Hamas Continuing to Seek Cryptocurrency Donations

Despite raising only a few thousand dollars in bitcoins thus far, Hamas, a militant organization that has fought for years to restore Palestine, is continuing to encourage supporters to make donations using cryptocurrencies, Forbes reports.

Israeli press outlets initially sounded the alarm about Hamas crypto fundraising efforts in January.

The latest call for crypto donations to Hamas comes from Gazan journalist and lecturer Hussam Al-Dajany, who is featured in a Memri TV interview.

By donating Bitcoins, says Al-Dajany, suporters of the, “just Palestinian cause…can indirectly participate in the liberation fo the Al Aqsa Mosque,” as well as fund the rebuilding of tunnels in Gaza bombed by Isreali forces, finance the purchase of weapons and pay soldier salaries.

“Money is what the resistance needs most,” says Al-Dajany

According to Forbes writer and former CIA analyst Yaya Fanusie, Hamas is becoming more adept at fundraising via crypto.

Fanusie claims the Hamas website is now, “generat(ing) unique (bitcoin) addresses for each site visitor.
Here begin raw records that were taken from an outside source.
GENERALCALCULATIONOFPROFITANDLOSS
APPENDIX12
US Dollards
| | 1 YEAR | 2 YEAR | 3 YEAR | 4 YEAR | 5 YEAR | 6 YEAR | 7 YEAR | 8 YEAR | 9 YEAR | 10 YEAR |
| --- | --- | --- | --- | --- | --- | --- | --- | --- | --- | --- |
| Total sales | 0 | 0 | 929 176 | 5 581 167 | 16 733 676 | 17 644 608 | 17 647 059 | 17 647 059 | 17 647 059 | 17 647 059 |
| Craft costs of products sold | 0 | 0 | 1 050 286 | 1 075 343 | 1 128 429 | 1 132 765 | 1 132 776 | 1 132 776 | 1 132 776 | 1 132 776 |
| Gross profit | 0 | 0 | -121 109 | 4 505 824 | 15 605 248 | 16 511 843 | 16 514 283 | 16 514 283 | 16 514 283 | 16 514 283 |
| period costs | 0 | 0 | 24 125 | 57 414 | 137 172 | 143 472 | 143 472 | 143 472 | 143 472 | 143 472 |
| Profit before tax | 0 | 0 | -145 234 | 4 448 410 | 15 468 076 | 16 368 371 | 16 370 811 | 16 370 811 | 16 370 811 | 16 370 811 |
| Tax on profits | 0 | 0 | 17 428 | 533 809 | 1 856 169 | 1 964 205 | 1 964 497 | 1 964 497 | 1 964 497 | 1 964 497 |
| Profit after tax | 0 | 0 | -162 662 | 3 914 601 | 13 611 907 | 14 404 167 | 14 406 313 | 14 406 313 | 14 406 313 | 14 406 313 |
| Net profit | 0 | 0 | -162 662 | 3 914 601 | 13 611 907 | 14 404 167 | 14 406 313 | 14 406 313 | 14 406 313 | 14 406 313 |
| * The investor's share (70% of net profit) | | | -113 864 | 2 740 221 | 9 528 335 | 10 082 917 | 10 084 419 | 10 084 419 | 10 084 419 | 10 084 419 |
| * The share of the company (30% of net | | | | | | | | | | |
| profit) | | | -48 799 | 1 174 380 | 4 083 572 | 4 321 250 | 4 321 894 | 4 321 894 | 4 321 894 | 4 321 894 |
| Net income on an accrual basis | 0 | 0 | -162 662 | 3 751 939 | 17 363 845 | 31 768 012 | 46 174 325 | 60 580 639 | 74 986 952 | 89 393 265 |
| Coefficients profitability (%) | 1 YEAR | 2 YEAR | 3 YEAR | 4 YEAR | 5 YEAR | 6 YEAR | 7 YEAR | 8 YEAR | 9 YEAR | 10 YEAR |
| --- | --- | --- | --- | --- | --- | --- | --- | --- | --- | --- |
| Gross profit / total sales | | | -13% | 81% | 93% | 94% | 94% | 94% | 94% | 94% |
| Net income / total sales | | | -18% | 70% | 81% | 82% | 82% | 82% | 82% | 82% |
This method will make it harder for authorities to identify and track donations, and shows that Hamas is more careful about cryptocurrency operational security.”
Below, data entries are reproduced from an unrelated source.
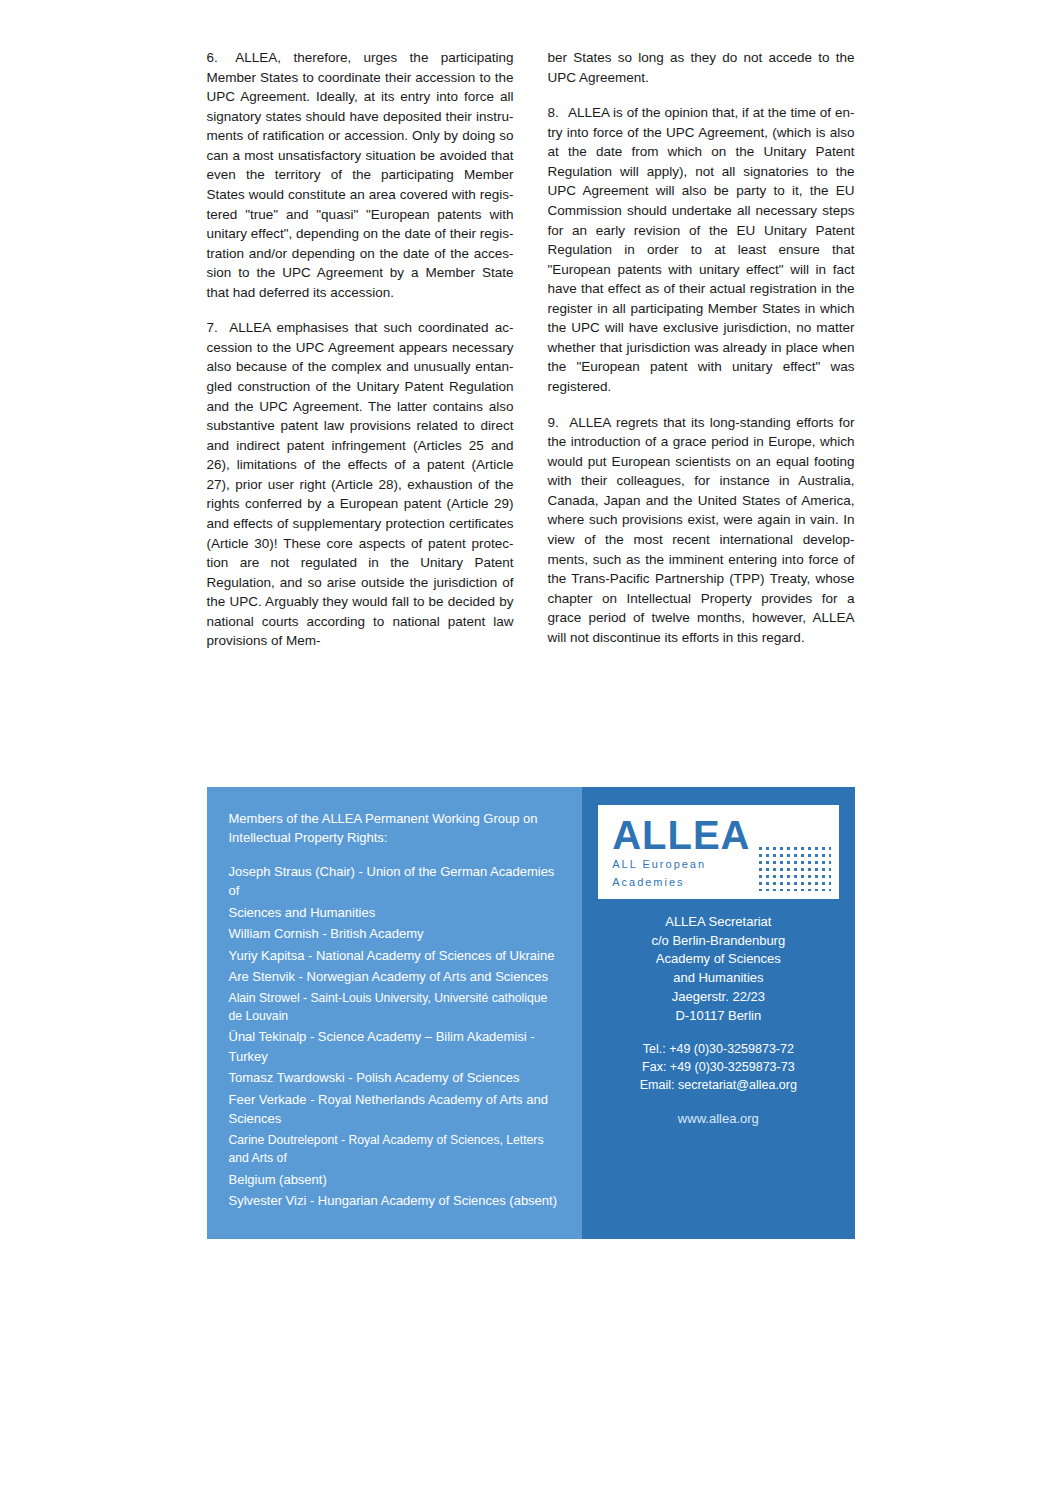6. ALLEA, therefore, urges the participating Member States to coordinate their accession to the UPC Agreement. Ideally, at its entry into force all signatory states should have deposited their instruments of ratification or accession. Only by doing so can a most unsatisfactory situation be avoided that even the territory of the participating Member States would constitute an area covered with registered "true" and "quasi" "European patents with unitary effect", depending on the date of their registration and/or depending on the date of the accession to the UPC Agreement by a Member State that had deferred its accession.
7. ALLEA emphasises that such coordinated accession to the UPC Agreement appears necessary also because of the complex and unusually entangled construction of the Unitary Patent Regulation and the UPC Agreement. The latter contains also substantive patent law provisions related to direct and indirect patent infringement (Articles 25 and 26), limitations of the effects of a patent (Article 27), prior user right (Article 28), exhaustion of the rights conferred by a European patent (Article 29) and effects of supplementary protection certificates (Article 30)! These core aspects of patent protection are not regulated in the Unitary Patent Regulation, and so arise outside the jurisdiction of the UPC. Arguably they would fall to be decided by national courts according to national patent law provisions of Mem-
ber States so long as they do not accede to the UPC Agreement.
8. ALLEA is of the opinion that, if at the time of entry into force of the UPC Agreement, (which is also at the date from which on the Unitary Patent Regulation will apply), not all signatories to the UPC Agreement will also be party to it, the EU Commission should undertake all necessary steps for an early revision of the EU Unitary Patent Regulation in order to at least ensure that "European patents with unitary effect" will in fact have that effect as of their actual registration in the register in all participating Member States in which the UPC will have exclusive jurisdiction, no matter whether that jurisdiction was already in place when the "European patent with unitary effect" was registered.
9. ALLEA regrets that its long-standing efforts for the introduction of a grace period in Europe, which would put European scientists on an equal footing with their colleagues, for instance in Australia, Canada, Japan and the United States of America, where such provisions exist, were again in vain. In view of the most recent international developments, such as the imminent entering into force of the Trans-Pacific Partnership (TPP) Treaty, whose chapter on Intellectual Property provides for a grace period of twelve months, however, ALLEA will not discontinue its efforts in this regard.
Members of the ALLEA Permanent Working Group on Intellectual Property Rights:
Joseph Straus (Chair) - Union of the German Academies of
Sciences and Humanities
William Cornish - British Academy
Yuriy Kapitsa - National Academy of Sciences of Ukraine
Are Stenvik - Norwegian Academy of Arts and Sciences
Alain Strowel - Saint-Louis University, Université catholique de Louvain
Ünal Tekinalp - Science Academy – Bilim Akademisi - Turkey
Tomasz Twardowski - Polish Academy of Sciences
Feer Verkade - Royal Netherlands Academy of Arts and Sciences
Carine Doutrelepont - Royal Academy of Sciences, Letters and Arts of
Belgium (absent)
Sylvester Vizi - Hungarian Academy of Sciences (absent)
ALLEA
ALL European
Academies
ALLEA Secretariat
c/o Berlin-Brandenburg
Academy of Sciences
and Humanities
Jaegerstr. 22/23
D-10117 Berlin
Tel.: +49 (0)30-3259873-72
Fax: +49 (0)30-3259873-73
Email: secretariat@allea.org
www.allea.org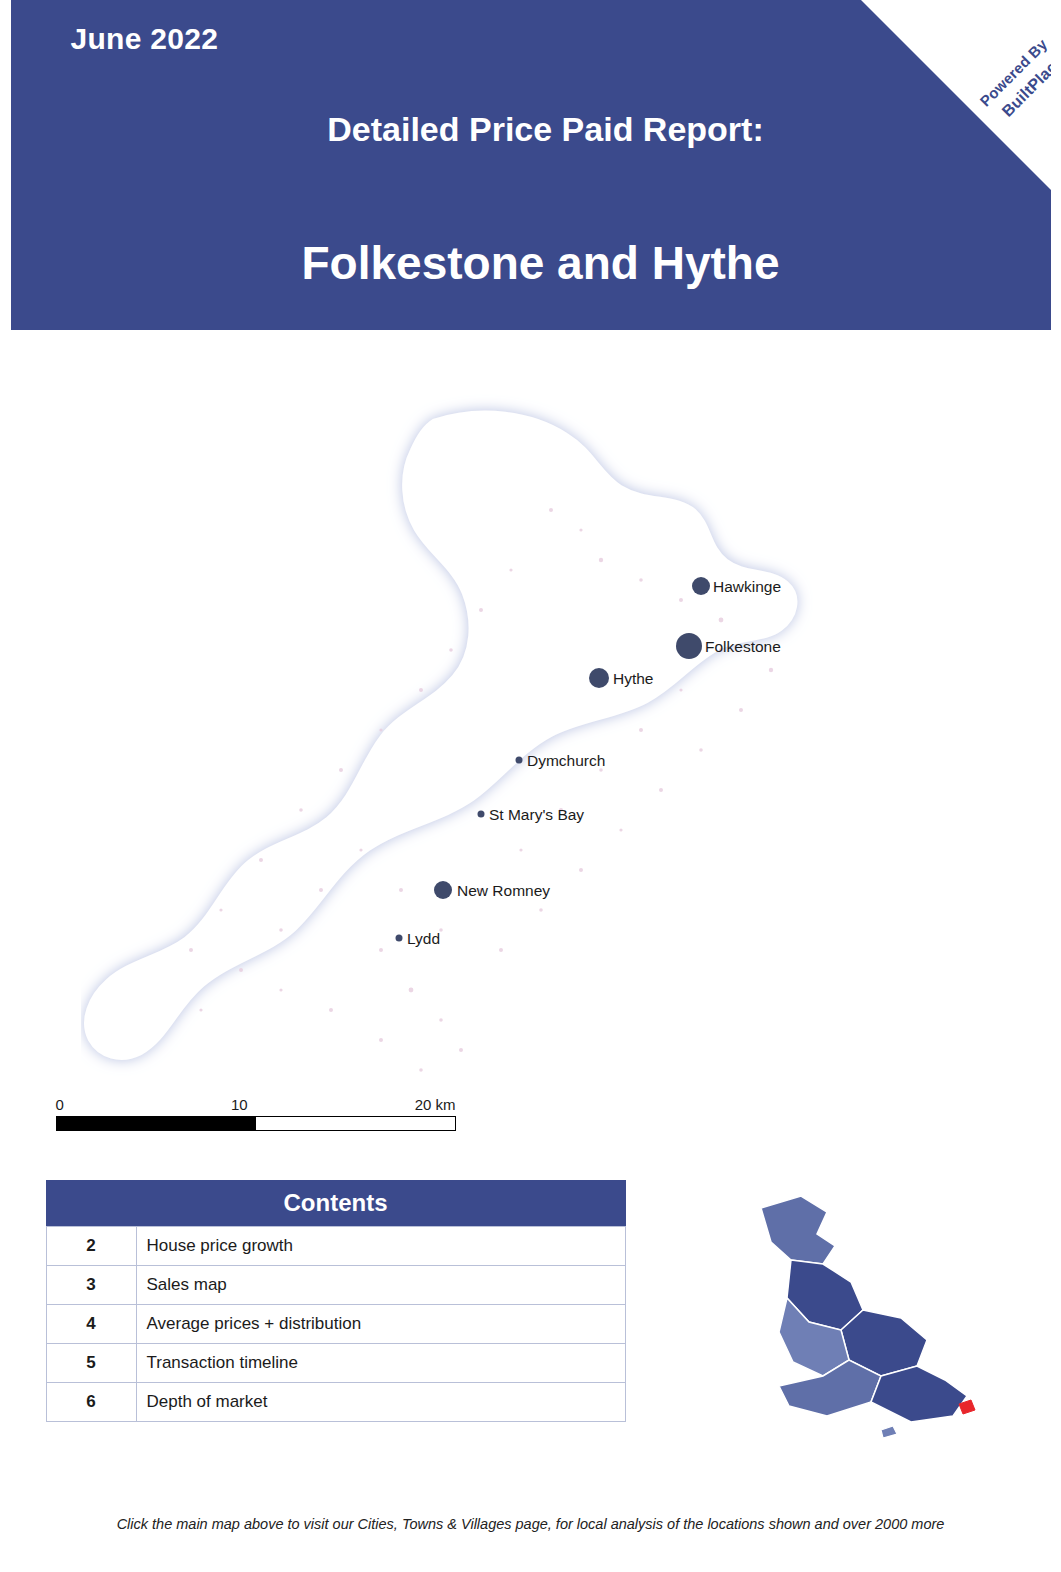June 2022
Detailed Price Paid Report:
Folkestone and Hythe
Powered By
BuiltPlace
Hawkinge Folkestone Hythe Dymchurch St Mary's Bay New Romney Lydd
01020 km
Contents
| 2 | House price growth |
| 3 | Sales map |
| 4 | Average prices + distribution |
| 5 | Transaction timeline |
| 6 | Depth of market |
Click the main map above to visit our Cities, Towns & Villages page, for local analysis of the locations shown and over 2000 more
While Al-Dajany claims that Bitcoin, “is a safe and reliable way for (supporters of Palestine) to donate to the resistance…(and) People who donate using this currency cannot be identified by any security agency,” this is not necessarily the case.

In fact, transactions over the Bitcoin network can often be traced to individual users, especially if they are not well versed in obfuscation.
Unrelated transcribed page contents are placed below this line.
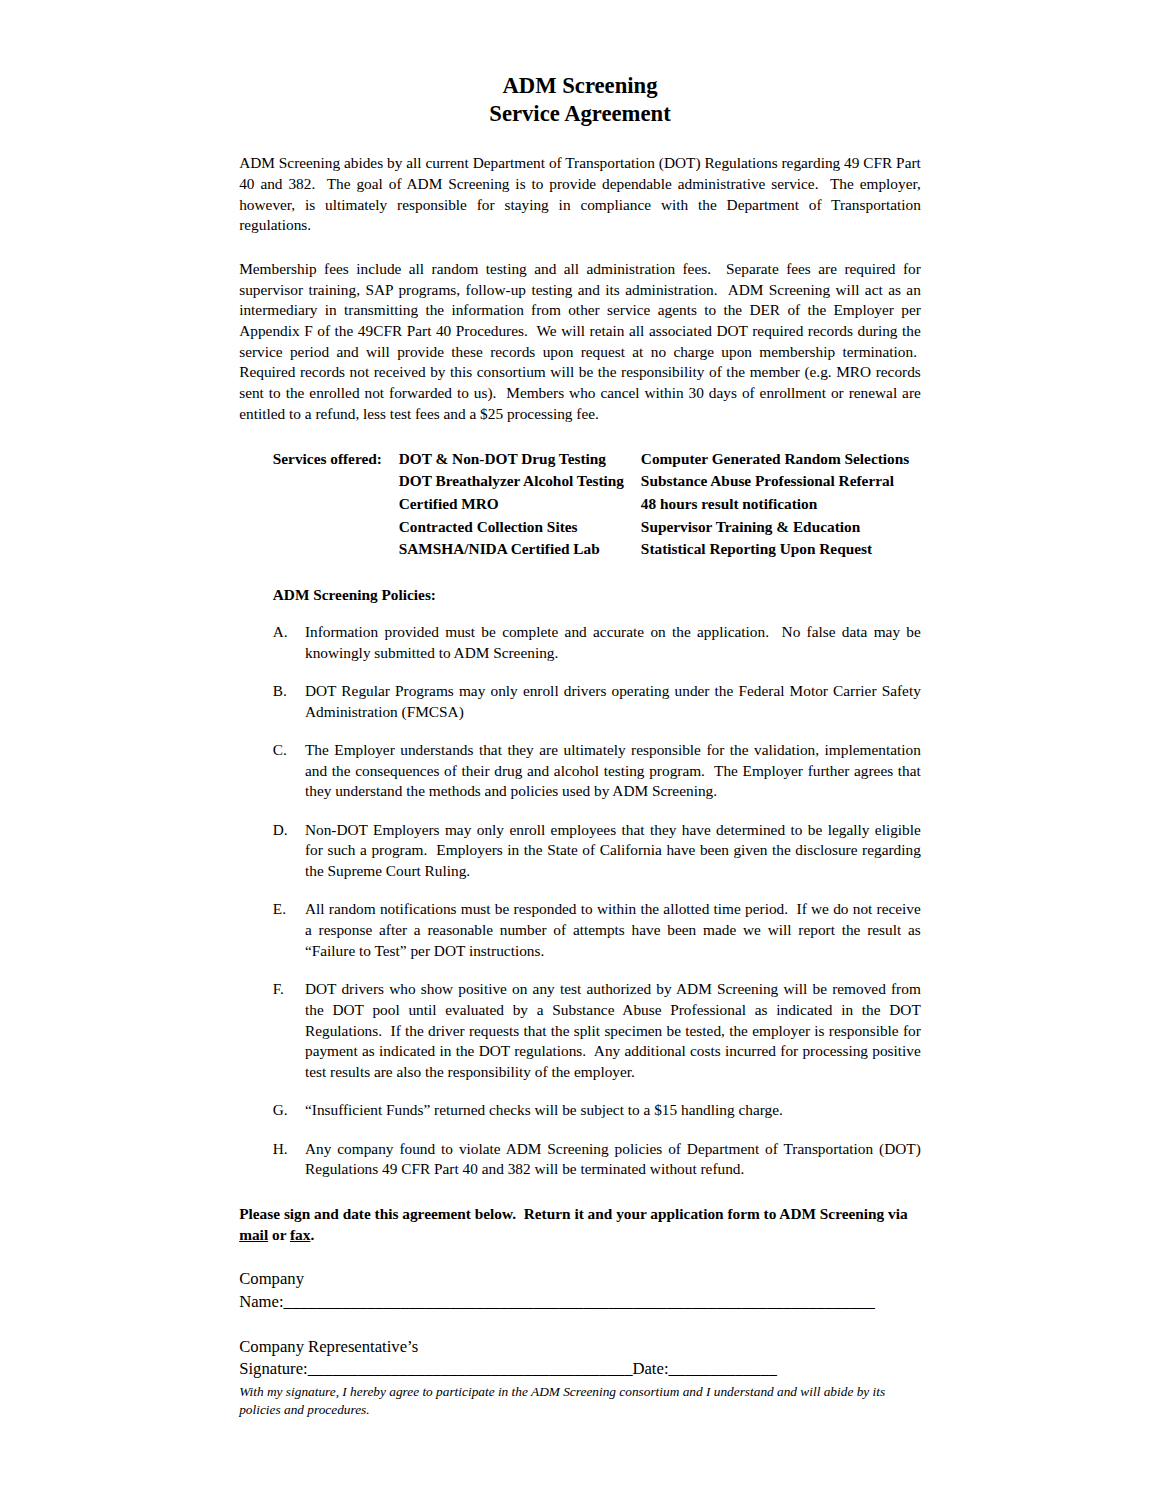ADM ScreeningService Agreement
ADM Screening abides by all current Department of Transportation (DOT) Regulations regarding 49 CFR Part 40 and 382. The goal of ADM Screening is to provide dependable administrative service. The employer, however, is ultimately responsible for staying in compliance with the Department of Transportation regulations.
Membership fees include all random testing and all administration fees. Separate fees are required for supervisor training, SAP programs, follow-up testing and its administration. ADM Screening will act as an intermediary in transmitting the information from other service agents to the DER of the Employer per Appendix F of the 49CFR Part 40 Procedures. We will retain all associated DOT required records during the service period and will provide these records upon request at no charge upon membership termination. Required records not received by this consortium will be the responsibility of the member (e.g. MRO records sent to the enrolled not forwarded to us). Members who cancel within 30 days of enrollment or renewal are entitled to a refund, less test fees and a $25 processing fee.
| Services offered: | DOT & Non-DOT Drug Testing | Computer Generated Random Selections |
| | DOT Breathalyzer Alcohol Testing | Substance Abuse Professional Referral |
| | Certified MRO | 48 hours result notification |
| | Contracted Collection Sites | Supervisor Training & Education |
| | SAMSHA/NIDA Certified Lab | Statistical Reporting Upon Request |
ADM Screening Policies:
A. Information provided must be complete and accurate on the application. No false data may be knowingly submitted to ADM Screening.
B. DOT Regular Programs may only enroll drivers operating under the Federal Motor Carrier Safety Administration (FMCSA)
C. The Employer understands that they are ultimately responsible for the validation, implementation and the consequences of their drug and alcohol testing program. The Employer further agrees that they understand the methods and policies used by ADM Screening.
D. Non-DOT Employers may only enroll employees that they have determined to be legally eligible for such a program. Employers in the State of California have been given the disclosure regarding the Supreme Court Ruling.
E. All random notifications must be responded to within the allotted time period. If we do not receive a response after a reasonable number of attempts have been made we will report the result as “Failure to Test” per DOT instructions.
F. DOT drivers who show positive on any test authorized by ADM Screening will be removed from the DOT pool until evaluated by a Substance Abuse Professional as indicated in the DOT Regulations. If the driver requests that the split specimen be tested, the employer is responsible for payment as indicated in the DOT regulations. Any additional costs incurred for processing positive test results are also the responsibility of the employer.
G.“Insufficient Funds” returned checks will be subject to a $15 handling charge.
H. Any company found to violate ADM Screening policies of Department of Transportation (DOT) Regulations 49 CFR Part 40 and 382 will be terminated without refund.
Please sign and date this agreement below. Return it and your application form to ADM Screening via mail or fax.
Company Name:_______________________________________________________________________
Company Representative’s Signature:_______________________________________Date:_____________
With my signature, I hereby agree to participate in the ADM Screening consortium and I understand and will abide by its policies and procedures.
For example, obtaining an account at most North American crypto exchanges requires users to verify their identities.

If IDs provided are authentic, donations to a sanctioned organization could be traced back to that individual.

Because of the traceability, bitcoins are reportedly falling out of favour on Dark Net markets, where they were once used extensively in the purchase of drugs and other illicit products and services.

As well, creating a unique address on the Hamas website will initially shield Hamas as the recipient, but it does nothing to anonymize the sender.

Last year, for the first time, the U.S. Treasury Department blacklisted several cryptocurrency wallet addresses it identified as belonging to Iranian hackers who proliferated malware in the US.

The move was largely symbolic, however, and many crypto afficionados laughed off the move because most crypto wallet software allows users to generate new send and/or receive addresses for every transaction.

That Hamas has publicly called on supporters to purchase bitcoins at well-known, licensed crypto-trading platforms means these exchanges, like Coinbase, will have to be extra cautious about ensuring they transactions are not being conducted with known Hamas addresses.

It seems impossible for Coinbase and other licensed exchanges, however, to prevent transactions coming from and going to completely fresh addresses, meaning that problematic Hamas addresses can probably only be identified retroactively.

Public policy consultant Rand recently published a comprehensive report stating that, currently, cryptocurrencies do not represent a fundraising boon for sanctioned organizations.

They did state, however, that cryptocurrencies’ potential for illicit or sanctioned use will be determined by several factors.

“Factors that will increase cryptocurrency viability for terrorist organizations,” include:

  • “(M)ore common (use) across the world.”
  • “Widespread adoption of second-generation cryptocurrencies with advanced privacy features…”
  • increased trading on, “…decentralized exchange(s) or in a country without regulatory oversight…(which would make transactions) much harder to trace.”
  • “Increased use of cryptocurrencies in complementary and adjacent markets…(like) counterfeiting…illicit drugs and stolen identities…”

“Factors that will decrease cryptocurrency viability for terrorist organizations,” include:

  • “Uncertainty and infighting (inside crypto projects and the overall sector)”
  • “Law enforcement cooperation in cybersecurity domains and cryptocurrency markets… a critical enabler for deanonymization and tracking of funds.”
  • “…(C)ryptocurrency systems that are most widely used…incorporated into the regulatory system and those that are incompatible…abandoned or…marginal because of lack of support…”
  • Ongoing catastrophic hacks on crypto exchange platforms and individual users.